▶ Request A: Count the lines in the entries that contain the string "kern", and give only that number.

▶ Passage to read:
Nice Bank You Have There

Post by Jccarlton »

Nice bank you have there, pity if something was to happen to it:
http://www.620wtmj.com/shows/charliesyk ... tml?blog=y
Haven't we gotten beyond this kind of crap?
Apparently not:
http://www.dailykos.com/story/2011/03/1 ... roy-A-Bank
That's real civility

Skipjack
Posts: 6812
Joined: Sun Sep 28, 2008 2:29 pm

Post by Skipjack »

Quite honestly, I can understand that people are upset with the bankers. Their money was meant to bail out the bank and part of the bailout money went to the politician. If certain groups keep abusing the hard working citizens, more threats like that will happen in the future.
As Brecht said, what a small crime is a bankrobbery compared to the crime of funding a bank (and I never liked that communist Brecht, but he had a point there).

hanelyp
Posts: 2261
Joined: Fri Oct 26, 2007 8:50 pm

Post by hanelyp »

The banks are doing pretty much what anyone with their head screwed on straight might have predicted. The bailouts were foolish.

jnaujok
Posts: 76
Joined: Wed Sep 16, 2009 6:19 pm
Location: Colorado Springs, CO
Contact:

Sadly, it's all misinformation...

Post by jnaujok »

▶ Records supplied:
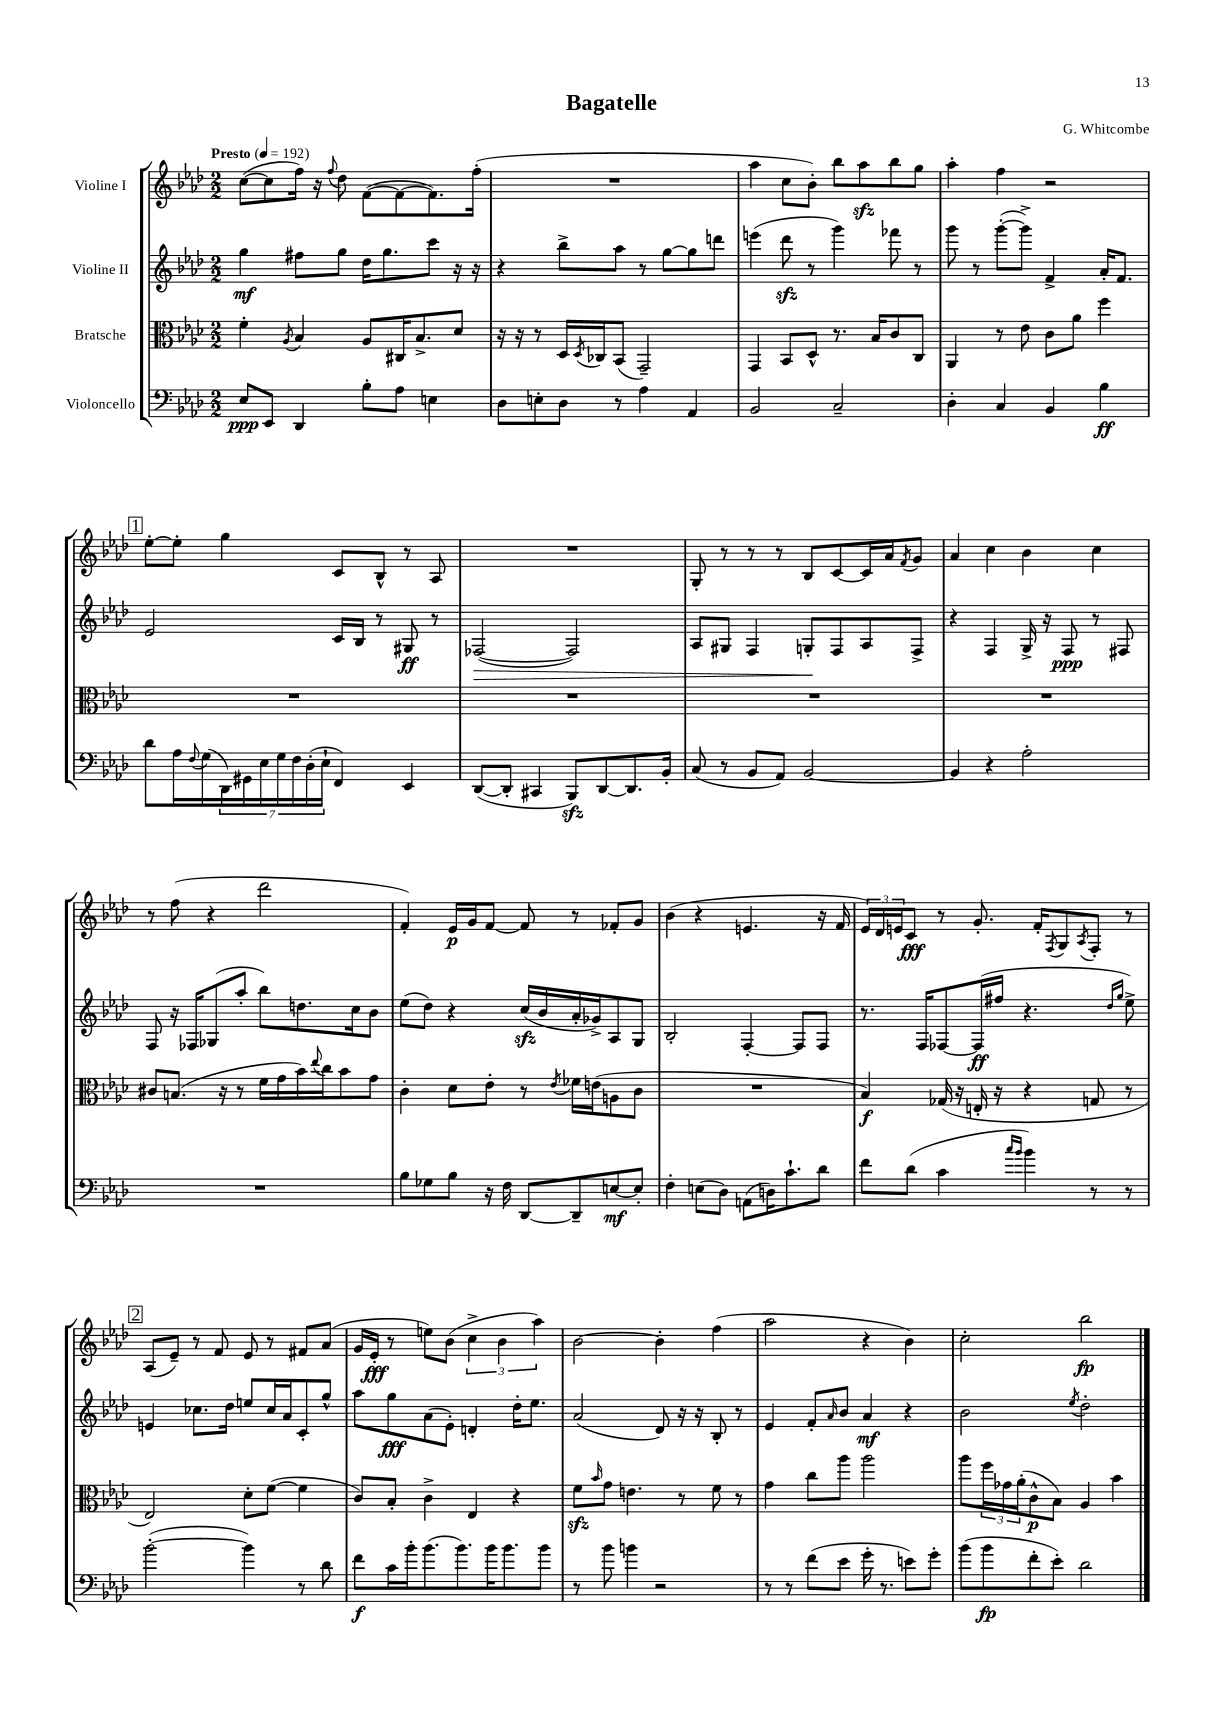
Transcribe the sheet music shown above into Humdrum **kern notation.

**kern	**kern	**kern	**kern
*staff4	*staff3	*staff2	*staff1
*clefF4	*clefC3	*clefG2	*clefG2
*k[b-e-a-d-]	*k[b-e-a-d-]	*k[b-e-a-d-]	*k[b-e-a-d-]
*M2/2	*M2/2	*M2/2	*M2/2
*MM192	*MM192	*MM192	*MM192
8E-	4f'	4gg	([8cc
8EE-	.	.	8cc]
.	8qA-	.	.
4DD-	4B-	8ff#	16ff)
.	.	.	16r
.	.	.	8qqff
.	.	8gg	8dd-
8B-'	8A-	16dd-	([8f
.	.	8.gg	.
8A-	16C#	.	8f_
.	8.B-^	.	.
4E	.	8ccc	8.f])
.	8d-	16r	.
.	.	16r	(16ff'
=	=	=	=
8D-	16r	4r	1r
.	16r	.	.
8E'	8r	.	.
8D-	16D-	8bb-^	.
.	8qD-	.	.
.	16C-	.	.
8r	(8BB-	8aa-	.
4A-	2GG~)	8r	.
.	.	[8gg	.
4AA-	.	8gg]	.
.	.	8ddd	.
=	=	=	=
2BB-	4GG	(4eee	4aa-
.	8BB-	8ddd-	8cc
.	8D-^^	8r	8b-')
2C~	8.r	4ggg)	8bb-
.	.	.	8aa-
.	16B-	.	.
.	8c	8fff-	8bb-
.	8C	8r	8gg
=	=	=	=
4D-'	4AA-	8ggg	4aa-'
.	.	8r	.
4C	8r	([8ggg'	4ff
.	8e-	8ggg^])	.
4BB-	8c	4f^	2r
.	8a-	.	.
4B-	4ff	16a-'	.
.	.	8.f	.
=	=	=	=
8d-	1r	2e-	[8ee-'
16A-	.	.	8ee-']
8qqF	.	.	.
(16G	.	.	.
28DD-)	.	.	4gg
28GG#	.	.	.
28E-	.	.	.
28G	.	.	.
28F	.	.	.
(28D-'	.	.	.
28E-`	.	.	.
4FF)	.	16c	8c
.	.	16B-	.
.	.	8r	8B-^^
4EE-	.	8G#	8r
.	.	8r	8A-
=	=	=	=
([8DD-	1r	([2F-	1r
8DD-']	.	.	.
4CC#	.	.	.
8BBB-)	.	2F-])	.
[8DD-	.	.	.
8.DD-]	.	.	.
16BB-'	.	.	.
=	=	=	=
(8C	1r	8A-	8G'
8r	.	8G#	8r
8BB-	.	4F	8r
8AA-)	.	.	8r
[2BB-	.	8G'	8B-
.	.	8F	[8c
.	.	8A-	16c]
.	.	.	16a-
.	.	.	8qf
.	.	8F^	8g
=	=	=	=
4BB-]	1r	4r	4a-
4r	.	4F	4cc
2A-'	.	16G^	4b-
.	.	16r	.
.	.	8F	.
.	.	8r	4cc
.	.	8F#	.
=	=	=	=
1r	8c#	8F	8r
.	(8.B	16r	(8ff
.	.	16F-	.
.	.	(8G-	4r
.	16r	.	.
.	8r	8aa-'	.
.	16f	8bb-)	2ddd-
.	16g	.	.
.	16b-)	8.dd	.
.	8qqee-	.	.
.	16cc	.	.
.	8b-	.	.
.	.	16cc	.
.	8g	8b-	.
=	=	=	=
8B-	4c'	(8ee-	4f')
8G-	.	8dd-)	.
8B-	8d-	4r	16e-
.	.	.	16g
16r	8e-'	.	[8f
16F	.	.	.
[8DD-	8r	(16cc	8f]
.	.	16b-	.
.	8qe-	.	.
8DD-~]	16f-	16a-'	8r
.	(16e	16g-^)	.
[8E	8A	8A-	8f-'
8E']	8c	8G	8g
=	=	=	=
4F'	1r	2B-'	(4b-
(8E	.	.	4r
8D-)	.	.	.
(8AA	.	[4F'	4.e
16D)	.	.	.
8.c`	.	.	.
.	.	8F]	.
8d-	.	8F	16r
.	.	.	16f
=	=	=	=
8f	4B-)	8.r	24e-)
.	.	.	24d-
.	.	.	24e
(8d-	.	.	8c
.	.	16F	.
4c	(16G-	[8F-	8r
.	16r	.	.
.	16E'	(16F-]	8.g'
.	16r	16ff#	.
16qqcc	.	.	.
16qqb-	.	.	.
4b-)	4r	4.r	.
.	.	.	16f'
.	.	.	8qF
.	.	.	8G
.	.	.	8qA-
8r	8G	.	8F'
.	.	16qqdd-	.
.	.	16qqgg	.
8r	8r	8ee-^)	8r
=	=	=	=
([2b-'	2E-)	4e	(8A-
.	.	.	8e-~)
.	.	8.cc-	8r
.	.	.	8f
.	.	16dd-	.
4b-])	8d-'	8ee	8e-
.	([8f	16cc-	8r
.	.	16a-	.
8r	4f]	8c'	8f#
8d-	.	8gg^^	(8a-
=	=	=	=
8f	8c)	8aa-	16g
.	.	.	16e-'
16c	8B-'	8gg	8r
16b-'	.	.	.
(8.b-	4c^	(8a-	8ee)
.	.	8e-')	(8b-
8.b-)	.	.	.
.	4E-	4d'	6cc^
16b-	.	.	.
.	.	.	6b-
8.b-	.	.	.
.	4r	16dd-'	.
.	.	8.ee-	.
.	.	.	6aa-)
8b-	.	.	.
=	=	=	=
8r	8f	(2a-	[2b-
.	16qqb-	.	.
8b-	8g	.	.
4b	4.e	.	.
2r	.	8d-)	4b-']
.	8r	16r	.
.	.	16r	.
.	8f	8B-'	(4ff
.	8r	8r	.
=	=	=	=
8r	4g	4e-	2aa-
8r	.	.	.
(8f	8cc	8f'	.
.	.	16qqa-	.
8e-	8aa-	8b-	.
16g'	2aa-	4a-	4r
8.r	.	.	.
8e)	.	4r	4b-)
8g'	.	.	.
=	=	=	=
(8b-	8aa-	2b-	2cc'
8b-	24ff	.	.
.	24g-	.	.
.	(24a-'	.	.
8f'	8c^^	.	.
8e-')	8B-)	.	.
.	.	8qee-	.
2d-	4A-	2dd-'	2bb-
.	4b-	.	.
==	==	==	==
*-	*-	*-	*-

▶ Request B:
Answer these questions about the forum thread above:
(i) How many posts does the member Skipjack have?
(ii) What location does jnaujok list?
(iii) Whom does Skipjack quote on bank robbery?

▶ Correct answer A: 2

▶ Correct answer B:
(i) 6812
(ii) Colorado Springs, CO
(iii) Brecht